The authors decided together to teach love to their two children. Taylor said she would rather die than lead her little ones "astray with hate." She also said that she and Cobb have made sure that their family and homes are places of love and acceptance, so that their children would never have to keep the same painful secret that their father did.
Cobb and his partner, James Matthews, also have their own two young children, Ginny and JJ.
"We don't always understand it," he said. "But it's very exciting to create a new way of being family."
The group vacations together and Taylor is even the godmother of one of Cobb's children. Taylor said she constantly prayed that her ex would find a good partner and stepfather for her children.

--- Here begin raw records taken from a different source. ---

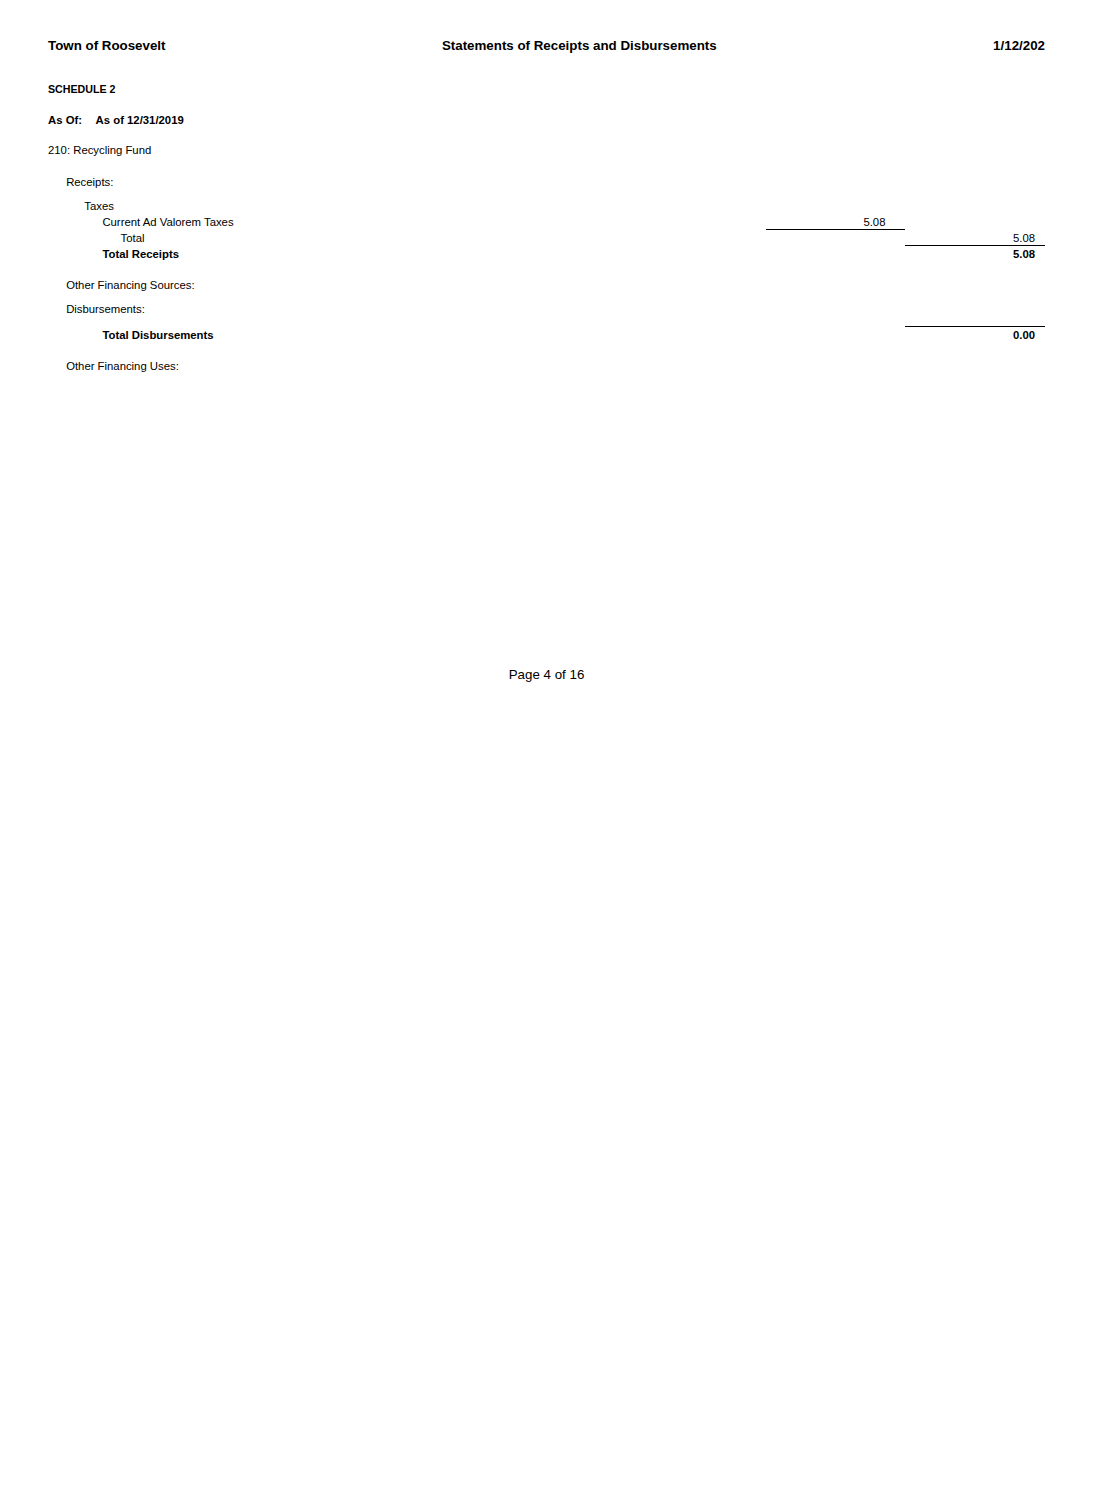Town of Roosevelt
Statements of Receipts and Disbursements
1/12/202
SCHEDULE 2
As Of: As of 12/31/2019
210: Recycling Fund
| Receipts: | | |
| Taxes | | |
| Current Ad Valorem Taxes | 5.08 | |
| Total | | 5.08 |
| Total Receipts | | 5.08 |
| Other Financing Sources: | | |
| Disbursements: | | |
| Total Disbursements | | 0.00 |
| Other Financing Uses: | | |
Page 4 of 16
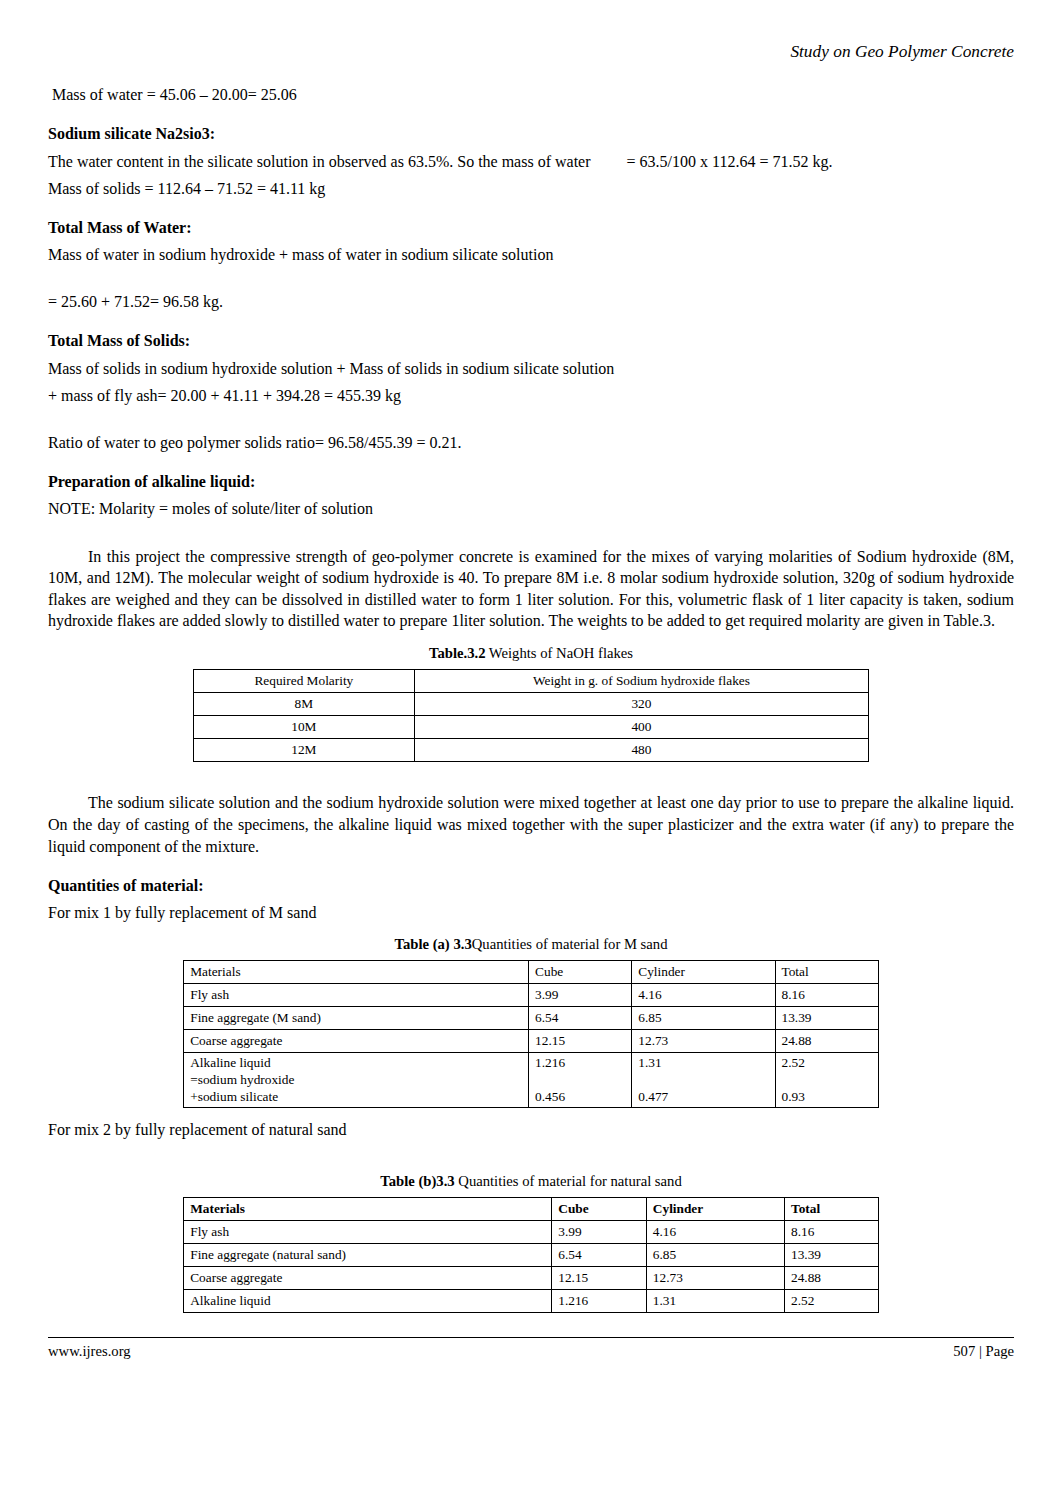Study on Geo Polymer Concrete
Mass of water = 45.06 – 20.00= 25.06
Sodium silicate Na2sio3:
The water content in the silicate solution in observed as 63.5%. So the mass of water = 63.5/100 x 112.64 = 71.52 kg.
Mass of solids = 112.64 – 71.52 = 41.11 kg
Total Mass of Water:
Mass of water in sodium hydroxide + mass of water in sodium silicate solution
= 25.60 + 71.52= 96.58 kg.
Total Mass of Solids:
Mass of solids in sodium hydroxide solution + Mass of solids in sodium silicate solution
+ mass of fly ash= 20.00 + 41.11 + 394.28 = 455.39 kg
Ratio of water to geo polymer solids ratio= 96.58/455.39 = 0.21.
Preparation of alkaline liquid:
NOTE: Molarity = moles of solute/liter of solution
In this project the compressive strength of geo-polymer concrete is examined for the mixes of varying molarities of Sodium hydroxide (8M, 10M, and 12M). The molecular weight of sodium hydroxide is 40. To prepare 8M i.e. 8 molar sodium hydroxide solution, 320g of sodium hydroxide flakes are weighed and they can be dissolved in distilled water to form 1 liter solution. For this, volumetric flask of 1 liter capacity is taken, sodium hydroxide flakes are added slowly to distilled water to prepare 1liter solution. The weights to be added to get required molarity are given in Table.3.
Table.3.2 Weights of NaOH flakes
| Required Molarity | Weight in g. of Sodium hydroxide flakes |
| 8M | 320 |
| 10M | 400 |
| 12M | 480 |
The sodium silicate solution and the sodium hydroxide solution were mixed together at least one day prior to use to prepare the alkaline liquid. On the day of casting of the specimens, the alkaline liquid was mixed together with the super plasticizer and the extra water (if any) to prepare the liquid component of the mixture.
Quantities of material:
For mix 1 by fully replacement of M sand
Table (a) 3.3 Quantities of material for M sand
| Materials | Cube | Cylinder | Total |
| Fly ash | 3.99 | 4.16 | 8.16 |
| Fine aggregate (M sand) | 6.54 | 6.85 | 13.39 |
| Coarse aggregate | 12.15 | 12.73 | 24.88 |
| Alkaline liquid =sodium hydroxide +sodium silicate | 1.216 0.456 | 1.31 0.477 | 2.52 0.93 |
For mix 2 by fully replacement of natural sand
Table (b)3.3 Quantities of material for natural sand
| Materials | Cube | Cylinder | Total |
| Fly ash | 3.99 | 4.16 | 8.16 |
| Fine aggregate (natural sand) | 6.54 | 6.85 | 13.39 |
| Coarse aggregate | 12.15 | 12.73 | 24.88 |
| Alkaline liquid | 1.216 | 1.31 | 2.52 |
www.ijres.org 507 | Page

After all this time, Cobb and Taylor have learned a number of things, one of them being that "if you don't address something, it will address you." Cobb said to this day that he loves Taylor, and has ever since he "fell in love with her soul."
Copenhaver, after the presentation, admitted that he is what some may call a "recovering homophobe."
"I wanted my students to hear this story so that it could expand their views. The world is changing, people are evolving," he said. "I still don't really get it - being gay - but I guess I don't have to."